The KRAS oncogene product is considered a major target in anticancer drug discovery. Interfering with binding of mammalian PDEδ to KRAS by means of small molecules provides a novel opportunity to suppress oncogenic RAS signalling by altering its localization to endomembranes. Deltarasin is an inhibitor of the KRAS-PDEδ interaction to impair oncogenic KRAS signalling.
In vitro: Within a minute, 5 mM of deltarasin completely inhibited PDEδ-KRAS interaction and released the insolubilized mCitrine-RHEB/KRAS6Q to the endomembrane system. This showed that deltarasin interfered with the binding of KRAS to PDEδ in cells and thereby inhibited its solubilization [1].

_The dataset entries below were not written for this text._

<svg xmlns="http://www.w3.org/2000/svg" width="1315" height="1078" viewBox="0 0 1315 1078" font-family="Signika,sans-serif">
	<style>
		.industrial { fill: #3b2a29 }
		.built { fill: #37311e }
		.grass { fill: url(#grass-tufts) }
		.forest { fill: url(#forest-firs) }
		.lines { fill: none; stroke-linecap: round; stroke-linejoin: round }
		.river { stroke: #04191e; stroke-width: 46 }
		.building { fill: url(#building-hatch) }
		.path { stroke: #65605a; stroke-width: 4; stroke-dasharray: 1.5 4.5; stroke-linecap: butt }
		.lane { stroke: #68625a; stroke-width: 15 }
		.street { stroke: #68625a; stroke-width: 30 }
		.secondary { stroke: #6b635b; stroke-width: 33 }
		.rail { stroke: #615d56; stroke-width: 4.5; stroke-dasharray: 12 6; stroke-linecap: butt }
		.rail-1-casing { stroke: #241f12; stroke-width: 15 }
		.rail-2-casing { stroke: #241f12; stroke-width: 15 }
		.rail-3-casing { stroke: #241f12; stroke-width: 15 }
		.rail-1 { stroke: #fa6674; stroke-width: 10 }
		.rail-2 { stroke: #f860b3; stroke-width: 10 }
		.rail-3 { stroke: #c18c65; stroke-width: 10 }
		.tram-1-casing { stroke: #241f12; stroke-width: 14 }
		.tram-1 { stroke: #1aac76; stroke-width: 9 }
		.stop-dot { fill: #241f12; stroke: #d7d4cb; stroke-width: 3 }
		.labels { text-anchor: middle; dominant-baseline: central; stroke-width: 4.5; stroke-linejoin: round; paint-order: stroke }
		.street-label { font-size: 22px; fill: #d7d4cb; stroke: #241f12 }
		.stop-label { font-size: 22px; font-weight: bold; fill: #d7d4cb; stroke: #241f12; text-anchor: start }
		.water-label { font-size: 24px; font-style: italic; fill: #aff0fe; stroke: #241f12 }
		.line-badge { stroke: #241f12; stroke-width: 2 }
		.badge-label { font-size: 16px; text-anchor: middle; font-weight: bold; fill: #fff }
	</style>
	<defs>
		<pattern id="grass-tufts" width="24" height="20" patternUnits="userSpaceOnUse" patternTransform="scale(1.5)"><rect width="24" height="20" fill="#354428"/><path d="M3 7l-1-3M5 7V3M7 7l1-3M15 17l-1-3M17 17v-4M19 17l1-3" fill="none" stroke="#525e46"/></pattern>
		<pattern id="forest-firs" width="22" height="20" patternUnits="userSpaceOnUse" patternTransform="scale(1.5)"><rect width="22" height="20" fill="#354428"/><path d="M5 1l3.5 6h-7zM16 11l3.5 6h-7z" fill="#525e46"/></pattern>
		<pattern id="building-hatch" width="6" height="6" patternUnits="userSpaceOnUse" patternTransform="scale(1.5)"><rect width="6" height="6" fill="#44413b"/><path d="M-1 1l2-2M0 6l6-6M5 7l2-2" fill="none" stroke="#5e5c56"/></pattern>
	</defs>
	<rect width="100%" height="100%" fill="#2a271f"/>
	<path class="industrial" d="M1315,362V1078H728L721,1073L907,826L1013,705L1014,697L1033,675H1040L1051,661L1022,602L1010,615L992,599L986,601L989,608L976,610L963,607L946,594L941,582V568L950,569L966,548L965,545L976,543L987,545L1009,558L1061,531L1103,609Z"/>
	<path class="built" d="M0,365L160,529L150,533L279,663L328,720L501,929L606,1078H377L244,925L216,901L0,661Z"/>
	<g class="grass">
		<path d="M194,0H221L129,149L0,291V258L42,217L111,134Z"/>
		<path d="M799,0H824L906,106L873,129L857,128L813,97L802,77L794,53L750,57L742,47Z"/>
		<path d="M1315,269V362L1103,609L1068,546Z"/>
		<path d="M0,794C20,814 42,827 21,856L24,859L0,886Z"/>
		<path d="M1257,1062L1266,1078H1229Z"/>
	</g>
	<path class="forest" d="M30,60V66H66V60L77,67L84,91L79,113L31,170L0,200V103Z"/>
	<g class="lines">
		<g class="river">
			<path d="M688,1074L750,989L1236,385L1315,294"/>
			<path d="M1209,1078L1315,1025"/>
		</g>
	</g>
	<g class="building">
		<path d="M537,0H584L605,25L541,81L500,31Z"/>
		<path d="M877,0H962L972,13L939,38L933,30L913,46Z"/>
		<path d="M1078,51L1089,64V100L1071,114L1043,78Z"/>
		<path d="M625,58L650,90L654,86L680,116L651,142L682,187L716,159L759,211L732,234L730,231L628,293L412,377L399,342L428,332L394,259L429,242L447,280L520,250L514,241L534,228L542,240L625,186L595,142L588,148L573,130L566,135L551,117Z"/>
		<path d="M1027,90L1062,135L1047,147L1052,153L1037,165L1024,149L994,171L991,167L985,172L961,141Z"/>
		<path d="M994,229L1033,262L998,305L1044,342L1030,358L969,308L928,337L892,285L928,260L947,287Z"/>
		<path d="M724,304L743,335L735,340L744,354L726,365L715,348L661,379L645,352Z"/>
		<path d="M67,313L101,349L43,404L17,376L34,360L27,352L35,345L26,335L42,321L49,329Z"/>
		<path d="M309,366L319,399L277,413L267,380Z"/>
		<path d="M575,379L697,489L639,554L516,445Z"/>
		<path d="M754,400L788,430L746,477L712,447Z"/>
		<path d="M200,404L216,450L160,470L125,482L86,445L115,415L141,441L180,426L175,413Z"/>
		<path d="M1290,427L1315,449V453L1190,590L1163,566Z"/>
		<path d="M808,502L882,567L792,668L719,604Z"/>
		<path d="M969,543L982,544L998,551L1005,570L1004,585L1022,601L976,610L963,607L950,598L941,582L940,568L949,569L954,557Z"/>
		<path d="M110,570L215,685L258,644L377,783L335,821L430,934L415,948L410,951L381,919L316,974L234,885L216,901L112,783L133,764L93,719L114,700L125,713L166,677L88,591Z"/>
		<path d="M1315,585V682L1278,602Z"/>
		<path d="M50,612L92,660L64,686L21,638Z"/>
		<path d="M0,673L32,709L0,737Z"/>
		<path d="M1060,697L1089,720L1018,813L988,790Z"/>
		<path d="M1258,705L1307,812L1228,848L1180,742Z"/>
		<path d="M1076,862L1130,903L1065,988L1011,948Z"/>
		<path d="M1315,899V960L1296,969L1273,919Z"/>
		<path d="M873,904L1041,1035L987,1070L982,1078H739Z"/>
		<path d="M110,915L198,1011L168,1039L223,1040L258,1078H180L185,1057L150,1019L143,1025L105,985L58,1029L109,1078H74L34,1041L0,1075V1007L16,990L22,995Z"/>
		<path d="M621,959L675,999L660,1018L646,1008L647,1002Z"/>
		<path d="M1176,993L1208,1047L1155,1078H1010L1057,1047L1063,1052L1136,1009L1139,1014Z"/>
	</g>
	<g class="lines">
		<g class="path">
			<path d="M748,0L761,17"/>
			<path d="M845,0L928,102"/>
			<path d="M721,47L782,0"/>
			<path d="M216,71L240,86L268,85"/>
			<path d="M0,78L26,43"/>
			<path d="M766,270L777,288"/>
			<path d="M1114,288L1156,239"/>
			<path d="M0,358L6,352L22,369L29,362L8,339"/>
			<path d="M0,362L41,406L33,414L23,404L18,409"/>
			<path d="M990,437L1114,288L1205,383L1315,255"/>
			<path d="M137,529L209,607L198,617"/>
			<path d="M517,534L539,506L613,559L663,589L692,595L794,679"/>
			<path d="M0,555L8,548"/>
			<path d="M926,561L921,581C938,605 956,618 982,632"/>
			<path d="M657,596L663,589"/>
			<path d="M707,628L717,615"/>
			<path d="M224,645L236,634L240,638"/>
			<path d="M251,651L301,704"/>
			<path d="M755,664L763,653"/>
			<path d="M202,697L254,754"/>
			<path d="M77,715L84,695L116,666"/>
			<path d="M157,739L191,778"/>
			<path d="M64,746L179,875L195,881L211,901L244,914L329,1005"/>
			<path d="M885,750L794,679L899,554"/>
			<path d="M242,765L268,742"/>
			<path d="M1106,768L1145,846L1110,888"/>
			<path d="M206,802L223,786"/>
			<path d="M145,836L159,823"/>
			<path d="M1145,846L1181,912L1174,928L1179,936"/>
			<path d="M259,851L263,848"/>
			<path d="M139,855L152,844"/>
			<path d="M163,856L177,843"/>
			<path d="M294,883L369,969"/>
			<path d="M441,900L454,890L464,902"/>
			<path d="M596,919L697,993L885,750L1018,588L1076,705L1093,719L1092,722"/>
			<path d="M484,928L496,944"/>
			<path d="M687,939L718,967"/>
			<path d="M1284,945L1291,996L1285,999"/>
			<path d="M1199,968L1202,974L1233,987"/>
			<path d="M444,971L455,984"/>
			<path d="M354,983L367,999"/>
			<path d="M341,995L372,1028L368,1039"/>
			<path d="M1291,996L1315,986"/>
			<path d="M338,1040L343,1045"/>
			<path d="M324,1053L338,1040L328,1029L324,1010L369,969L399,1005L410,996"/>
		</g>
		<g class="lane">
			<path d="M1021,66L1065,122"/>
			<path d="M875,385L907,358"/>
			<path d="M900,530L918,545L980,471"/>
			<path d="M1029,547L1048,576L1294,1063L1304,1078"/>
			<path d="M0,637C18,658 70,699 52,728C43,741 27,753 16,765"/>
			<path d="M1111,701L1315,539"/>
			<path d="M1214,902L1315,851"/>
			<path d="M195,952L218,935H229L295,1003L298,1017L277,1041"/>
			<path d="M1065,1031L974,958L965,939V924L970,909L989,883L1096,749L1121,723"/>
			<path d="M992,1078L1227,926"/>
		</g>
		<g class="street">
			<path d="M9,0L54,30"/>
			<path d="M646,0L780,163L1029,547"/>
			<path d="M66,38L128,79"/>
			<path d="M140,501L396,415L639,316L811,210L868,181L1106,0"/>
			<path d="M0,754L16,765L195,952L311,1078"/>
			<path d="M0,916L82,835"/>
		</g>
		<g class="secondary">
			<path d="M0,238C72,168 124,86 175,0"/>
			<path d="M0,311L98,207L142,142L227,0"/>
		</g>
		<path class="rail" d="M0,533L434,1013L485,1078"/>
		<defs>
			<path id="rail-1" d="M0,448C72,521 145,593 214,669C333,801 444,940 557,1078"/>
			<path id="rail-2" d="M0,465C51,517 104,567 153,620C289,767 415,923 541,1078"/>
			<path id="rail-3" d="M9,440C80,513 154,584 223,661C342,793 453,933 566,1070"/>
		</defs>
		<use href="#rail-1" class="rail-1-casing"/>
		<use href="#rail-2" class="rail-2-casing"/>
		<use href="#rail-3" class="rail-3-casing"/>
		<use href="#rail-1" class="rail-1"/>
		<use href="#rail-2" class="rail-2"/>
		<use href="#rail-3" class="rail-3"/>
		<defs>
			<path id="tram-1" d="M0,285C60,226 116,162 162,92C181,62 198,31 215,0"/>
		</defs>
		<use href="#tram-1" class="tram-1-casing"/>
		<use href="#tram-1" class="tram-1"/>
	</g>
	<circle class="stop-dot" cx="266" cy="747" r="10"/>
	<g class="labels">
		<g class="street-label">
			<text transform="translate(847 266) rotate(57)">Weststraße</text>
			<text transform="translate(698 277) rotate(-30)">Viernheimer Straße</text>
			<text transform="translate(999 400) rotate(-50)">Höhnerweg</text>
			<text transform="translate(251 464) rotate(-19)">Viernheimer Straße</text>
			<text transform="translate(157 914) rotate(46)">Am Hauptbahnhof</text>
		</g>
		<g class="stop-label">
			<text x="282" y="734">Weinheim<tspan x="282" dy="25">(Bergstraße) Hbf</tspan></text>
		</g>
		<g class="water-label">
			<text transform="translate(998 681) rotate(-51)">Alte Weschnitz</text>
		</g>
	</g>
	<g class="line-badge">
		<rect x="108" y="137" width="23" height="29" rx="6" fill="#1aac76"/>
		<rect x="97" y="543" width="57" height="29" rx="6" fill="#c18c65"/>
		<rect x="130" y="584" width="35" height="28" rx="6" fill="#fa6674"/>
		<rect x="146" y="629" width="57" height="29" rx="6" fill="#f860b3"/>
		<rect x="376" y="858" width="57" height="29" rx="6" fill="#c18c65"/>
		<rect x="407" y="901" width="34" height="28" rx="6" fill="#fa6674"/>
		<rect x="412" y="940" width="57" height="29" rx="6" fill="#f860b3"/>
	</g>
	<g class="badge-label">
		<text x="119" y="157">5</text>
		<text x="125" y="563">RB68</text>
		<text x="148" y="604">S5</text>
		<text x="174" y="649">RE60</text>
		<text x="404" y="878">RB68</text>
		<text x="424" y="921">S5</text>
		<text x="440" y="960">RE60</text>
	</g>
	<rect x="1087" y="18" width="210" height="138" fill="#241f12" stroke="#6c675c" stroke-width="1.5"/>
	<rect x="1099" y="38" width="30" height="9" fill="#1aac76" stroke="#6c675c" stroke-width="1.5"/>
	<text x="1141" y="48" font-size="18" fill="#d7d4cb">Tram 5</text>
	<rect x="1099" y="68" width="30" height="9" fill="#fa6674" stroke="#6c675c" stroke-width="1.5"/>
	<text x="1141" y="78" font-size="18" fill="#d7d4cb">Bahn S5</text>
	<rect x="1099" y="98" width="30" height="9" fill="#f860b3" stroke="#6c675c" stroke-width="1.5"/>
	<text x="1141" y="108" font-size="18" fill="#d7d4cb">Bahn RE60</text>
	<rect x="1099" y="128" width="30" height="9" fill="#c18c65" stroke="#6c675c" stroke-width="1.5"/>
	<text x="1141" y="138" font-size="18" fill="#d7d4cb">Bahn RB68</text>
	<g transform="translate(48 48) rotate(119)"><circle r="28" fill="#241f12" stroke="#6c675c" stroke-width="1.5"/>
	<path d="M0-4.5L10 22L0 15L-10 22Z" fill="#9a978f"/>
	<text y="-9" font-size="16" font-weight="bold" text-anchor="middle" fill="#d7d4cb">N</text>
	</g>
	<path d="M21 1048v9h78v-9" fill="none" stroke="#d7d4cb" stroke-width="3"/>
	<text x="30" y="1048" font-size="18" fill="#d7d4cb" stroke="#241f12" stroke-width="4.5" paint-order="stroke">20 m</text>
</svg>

In vivo: A clear dose-dependent reduction in Panc-Tu-I tumour growth rate could be observed in deltarasin treated mice with respect to the vehicle-injected controls, where the growth of tumours in mice that were treated with 10mg kg/1 BID deltarasin was almost completely blocked [1].
Clinical trial: No clinical data are available.
Reference:
[1] Zimmermann G, Papke B, Ismail S, Vartak N, Chandra A, Hoffmann M, Hahn SA, Triola G, Wittinghofer A, Bastiaens PI, Waldmann H. Small molecule inhibition of the KRAS-PDEδ interaction impairs oncogenic KRAS signalling. Nature. 2013;497(7451):638-42.